• Aim of the task:
Could you set out each line of the material below as a numbered list, dropping blank lines and leaving out the pictures?

Information provided Block Start

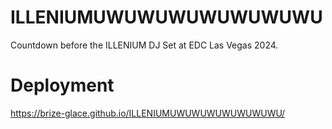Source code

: # ILLENIUMUWUWUWUWUWUWUWU

Countdown before the ILLENIUM DJ Set at EDC Las Vegas 2024. 

# Deployment

https://brize-glace.github.io/ILLENIUMUWUWUWUWUWUWUWU/
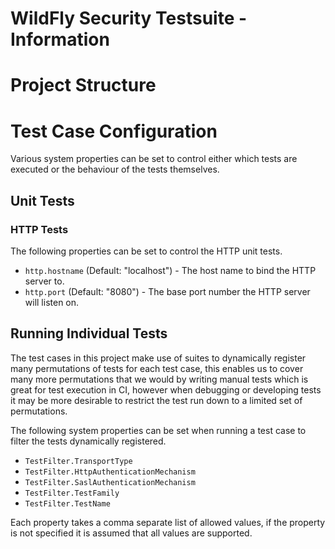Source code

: # WildFly Security Testsuite - Information


# Project Structure

# Test Case Configuration

Various system properties can be set to control either which tests are executed
or the behaviour of the tests themselves.

## Unit Tests

### HTTP Tests

The following properties can be set to control the HTTP unit tests.

- `http.hostname` (Default: "localhost") - The host name to bind the HTTP server to.
- `http.port` (Default: "8080") - The base port number the HTTP server will listen on.

## Running Individual Tests

The test cases in this project make use of suites to dynamically register many
permutations of tests for each test case, this enables us to cover many more
permutations that we would by writing manual tests which is great for test
execution in CI, however when debugging or developing tests it may be more
desirable to restrict the test run down to a limited set of permutations.

The following system properties can be set when running a test case to filter
the tests dynamically registered.

- `TestFilter.TransportType`
- `TestFilter.HttpAuthenticationMechanism`
- `TestFilter.SaslAuthenticationMechanism`
- `TestFilter.TestFamily`
- `TestFilter.TestName`

Each property takes a comma separate list of allowed values, if the property is
not specified it is assumed that all values are supported.
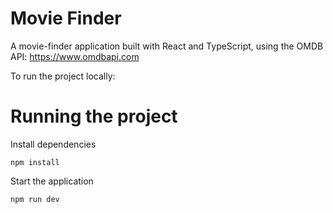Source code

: # Movie Finder

A movie-finder application built with React and TypeScript, using the OMDB API: https://www.omdbapi.com

To run the project locally:

# Running the project

Install dependencies

`npm install`

Start the application

`npm run dev`
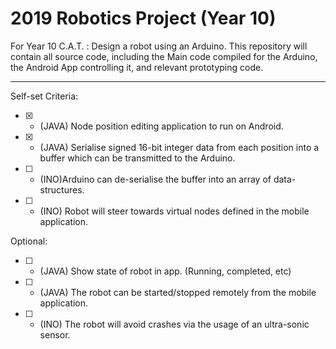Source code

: # 2019 Robotics Project (Year 10)
For Year 10 C.A.T. : Design a robot using an Arduino. This repository will contain all source code, including the Main code compiled for the Arduino, the Android App controlling it, and relevant prototyping code.

<hr>

Self-set Criteria:
- [x] - (JAVA) Node position editing application to run on Android.
- [x] - (JAVA) Serialise signed 16-bit integer data from each position into a buffer which can be transmitted to the Arduino.
- [ ] - (INO)Arduino can de-serialise the buffer into an array of data-structures.
- [ ] - (INO) Robot will steer towards virtual nodes defined in the mobile application.

Optional:
- [ ] - (JAVA) Show state of robot in app. (Running, completed, etc)
- [ ] - (JAVA) The robot can be started/stopped remotely from the mobile application.
- [ ] - (INO) The robot will avoid crashes via the usage of an ultra-sonic sensor.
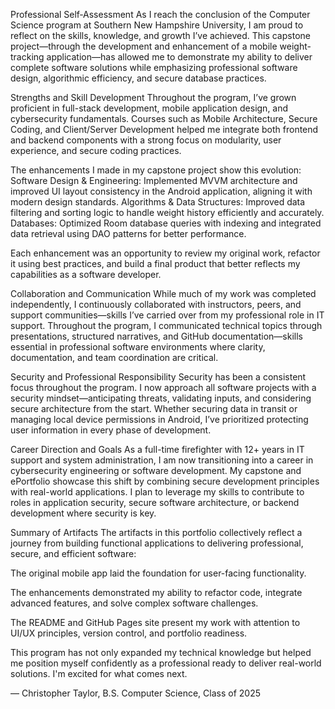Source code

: Professional Self‑Assessment
As I reach the conclusion of the Computer Science program at Southern New Hampshire University, I am proud to reflect on the skills, knowledge, and growth I’ve achieved. This capstone project—through the development and enhancement of a mobile weight-tracking application—has allowed me to demonstrate my ability to deliver complete software solutions while emphasizing professional software design, algorithmic efficiency, and secure database practices.

Strengths and Skill Development
Throughout the program, I’ve grown proficient in full-stack development, mobile application design, and cybersecurity fundamentals. Courses such as Mobile Architecture, Secure Coding, and Client/Server Development helped me integrate both frontend and backend components with a strong focus on modularity, user experience, and secure coding practices.

The enhancements I made in my capstone project show this evolution:
Software Design & Engineering: Implemented MVVM architecture and improved UI layout consistency in the Android application, aligning it with modern design standards.
Algorithms & Data Structures: Improved data filtering and sorting logic to handle weight history efficiently and accurately.
Databases: Optimized Room database queries with indexing and integrated data retrieval using DAO patterns for better performance.

Each enhancement was an opportunity to review my original work, refactor it using best practices, and build a final product that better reflects my capabilities as a software developer.

Collaboration and Communication
While much of my work was completed independently, I continuously collaborated with instructors, peers, and support communities—skills I’ve carried over from my professional role in IT support. Throughout the program, I communicated technical topics through presentations, structured narratives, and GitHub documentation—skills essential in professional software environments where clarity, documentation, and team coordination are critical.

Security and Professional Responsibility
Security has been a consistent focus throughout the program. I now approach all software projects with a security mindset—anticipating threats, validating inputs, and considering secure architecture from the start. Whether securing data in transit or managing local device permissions in Android, I’ve prioritized protecting user information in every phase of development.

Career Direction and Goals
As a full-time firefighter with 12+ years in IT support and system administration, I am now transitioning into a career in cybersecurity engineering or software development. My capstone and ePortfolio showcase this shift by combining secure development principles with real-world applications. I plan to leverage my skills to contribute to roles in application security, secure software architecture, or backend development where security is key.

Summary of Artifacts
The artifacts in this portfolio collectively reflect a journey from building functional applications to delivering professional, secure, and efficient software:

The original mobile app laid the foundation for user-facing functionality.

The enhancements demonstrated my ability to refactor code, integrate advanced features, and solve complex software challenges.

The README and GitHub Pages site present my work with attention to UI/UX principles, version control, and portfolio readiness.

This program has not only expanded my technical knowledge but helped me position myself confidently as a professional ready to deliver real-world solutions. I'm excited for what comes next.

— Christopher Taylor, B.S. Computer Science, Class of 2025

Information provided Block End

• Response:
1. Source code
2. : # ILLENIUMUWUWUWUWUWUWUWU
3. Countdown before the ILLENIUM DJ Set at EDC Las Vegas 2024. 
4. # Deployment
5. https://brize-glace.github.io/ILLENIUMUWUWUWUWUWUWUWU/
6. Source code
7. : # WildFly Security Testsuite - Information
8. # Project Structure
9. # Test Case Configuration
10. Various system properties can be set to control either which tests are executed
11. or the behaviour of the tests themselves.
12. ## Unit Tests
13. ### HTTP Tests
14. The following properties can be set to control the HTTP unit tests.
15. - `http.hostname` (Default: "localhost") - The host name to bind the HTTP server to.
16. - `http.port` (Default: "8080") - The base port number the HTTP server will listen on.
17. ## Running Individual Tests
18. The test cases in this project make use of suites to dynamically register many
19. permutations of tests for each test case, this enables us to cover many more
20. permutations that we would by writing manual tests which is great for test
21. execution in CI, however when debugging or developing tests it may be more
22. desirable to restrict the test run down to a limited set of permutations.
23. The following system properties can be set when running a test case to filter
24. the tests dynamically registered.
25. - `TestFilter.TransportType`
26. - `TestFilter.HttpAuthenticationMechanism`
27. - `TestFilter.SaslAuthenticationMechanism`
28. - `TestFilter.TestFamily`
29. - `TestFilter.TestName`
30. Each property takes a comma separate list of allowed values, if the property is
31. not specified it is assumed that all values are supported.
32. Source code
33. : # Movie Finder
34. A movie-finder application built with React and TypeScript, using the OMDB API: https://www.omdbapi.com
35. To run the project locally:
36. # Running the project
37. Install dependencies
38. `npm install`
39. Start the application
40. `npm run dev`
41. Source code
42. : # 2019 Robotics Project (Year 10)
43. For Year 10 C.A.T. : Design a robot using an Arduino. This repository will contain all source code, including the Main code compiled for the Arduino, the Android App controlling it, and relevant prototyping code.
44. <hr>
45. Self-set Criteria:
46. - [x] - (JAVA) Node position editing application to run on Android.
47. - [x] - (JAVA) Serialise signed 16-bit integer data from each position into a buffer which can be transmitted to the Arduino.
48. - [ ] - (INO)Arduino can de-serialise the buffer into an array of data-structures.
49. - [ ] - (INO) Robot will steer towards virtual nodes defined in the mobile application.
50. Optional:
51. - [ ] - (JAVA) Show state of robot in app. (Running, completed, etc)
52. - [ ] - (JAVA) The robot can be started/stopped remotely from the mobile application.
53. - [ ] - (INO) The robot will avoid crashes via the usage of an ultra-sonic sensor.
54. Source code
55. : Professional Self‑Assessment
56. As I reach the conclusion of the Computer Science program at Southern New Hampshire University, I am proud to reflect on the skills, knowledge, and growth I’ve achieved. This capstone project—through the development and enhancement of a mobile weight-tracking application—has allowed me to demonstrate my ability to deliver complete software solutions while emphasizing professional software design, algorithmic efficiency, and secure database practices.
57. Strengths and Skill Development
58. Throughout the program, I’ve grown proficient in full-stack development, mobile application design, and cybersecurity fundamentals. Courses such as Mobile Architecture, Secure Coding, and Client/Server Development helped me integrate both frontend and backend components with a strong focus on modularity, user experience, and secure coding practices.
59. The enhancements I made in my capstone project show this evolution:
60. Software Design & Engineering: Implemented MVVM architecture and improved UI layout consistency in the Android application, aligning it with modern design standards.
61. Algorithms & Data Structures: Improved data filtering and sorting logic to handle weight history efficiently and accurately.
62. Databases: Optimized Room database queries with indexing and integrated data retrieval using DAO patterns for better performance.
63. Each enhancement was an opportunity to review my original work, refactor it using best practices, and build a final product that better reflects my capabilities as a software developer.
64. Collaboration and Communication
65. While much of my work was completed independently, I continuously collaborated with instructors, peers, and support communities—skills I’ve carried over from my professional role in IT support. Throughout the program, I communicated technical topics through presentations, structured narratives, and GitHub documentation—skills essential in professional software environments where clarity, documentation, and team coordination are critical.
66. Security and Professional Responsibility
67. Security has been a consistent focus throughout the program. I now approach all software projects with a security mindset—anticipating threats, validating inputs, and considering secure architecture from the start. Whether securing data in transit or managing local device permissions in Android, I’ve prioritized protecting user information in every phase of development.
68. Career Direction and Goals
69. As a full-time firefighter with 12+ years in IT support and system administration, I am now transitioning into a career in cybersecurity engineering or software development. My capstone and ePortfolio showcase this shift by combining secure development principles with real-world applications. I plan to leverage my skills to contribute to roles in application security, secure software architecture, or backend development where security is key.
70. Summary of Artifacts
71. The artifacts in this portfolio collectively reflect a journey from building functional applications to delivering professional, secure, and efficient software:
72. The original mobile app laid the foundation for user-facing functionality.
73. The enhancements demonstrated my ability to refactor code, integrate advanced features, and solve complex software challenges.
74. The README and GitHub Pages site present my work with attention to UI/UX principles, version control, and portfolio readiness.
75. This program has not only expanded my technical knowledge but helped me position myself confidently as a professional ready to deliver real-world solutions. I'm excited for what comes next.
76. — Christopher Taylor, B.S. Computer Science, Class of 2025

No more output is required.